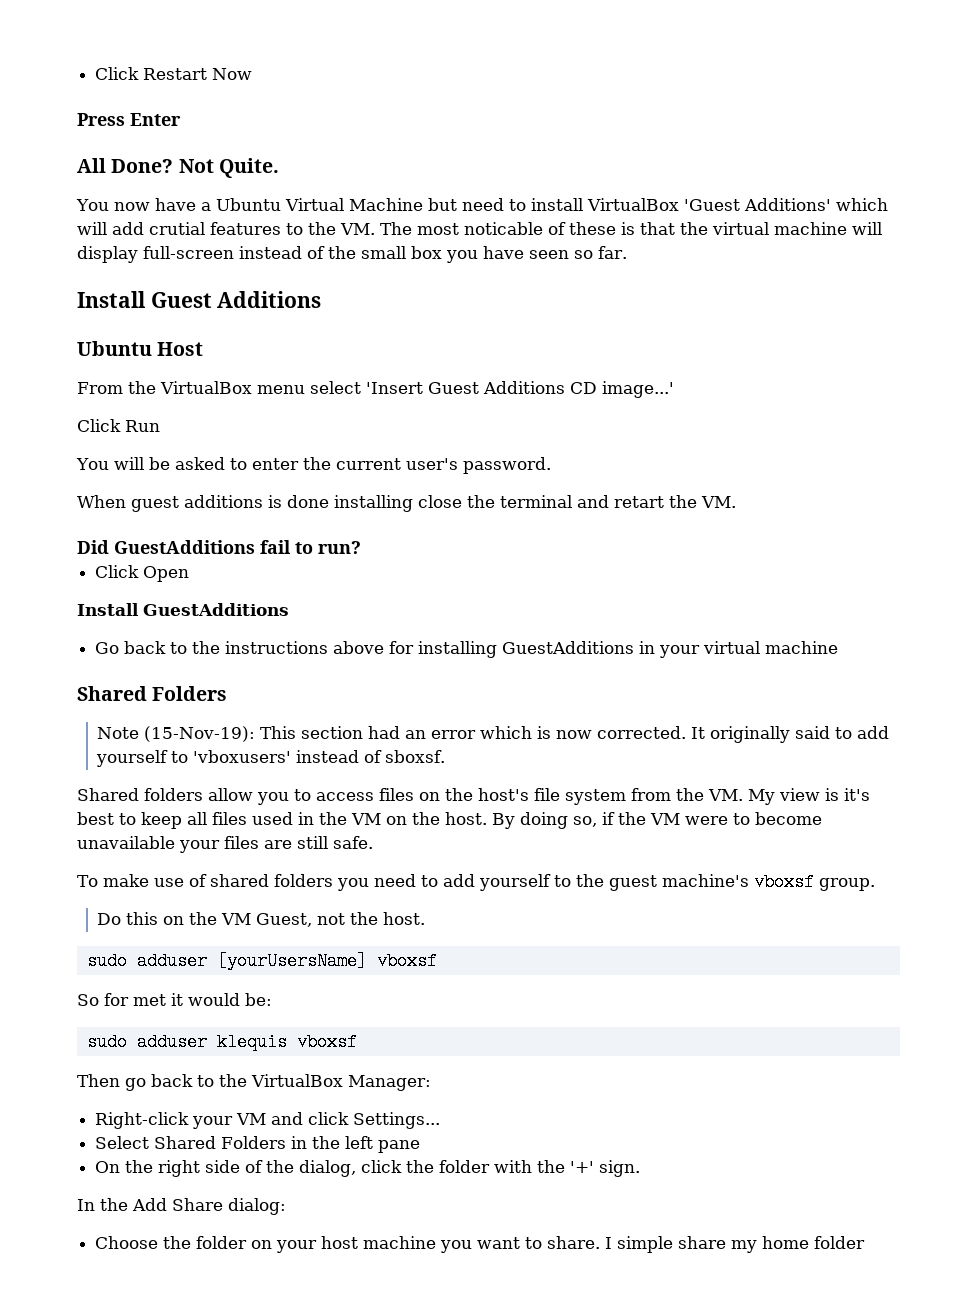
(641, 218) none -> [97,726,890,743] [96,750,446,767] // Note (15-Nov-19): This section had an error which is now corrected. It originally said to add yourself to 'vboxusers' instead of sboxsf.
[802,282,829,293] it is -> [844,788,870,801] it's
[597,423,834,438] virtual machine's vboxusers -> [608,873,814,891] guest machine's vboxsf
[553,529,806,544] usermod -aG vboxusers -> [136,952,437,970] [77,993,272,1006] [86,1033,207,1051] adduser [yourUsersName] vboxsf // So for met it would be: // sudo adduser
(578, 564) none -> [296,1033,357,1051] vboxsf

Work task →
Search the material for the word "vboxsf" and copy each line where it occurs.

Response area →
[597,423,834,438] virtual machine's vboxusers -> [608,873,814,891] guest machine's vboxsf
[553,529,806,544] usermod -aG vboxusers -> [136,952,437,970] [77,993,272,1006] [86,1033,207,1051] adduser [yourUsersName] vboxsf // So for met it would be: // sudo adduser
(578, 564) none -> [296,1033,357,1051] vboxsf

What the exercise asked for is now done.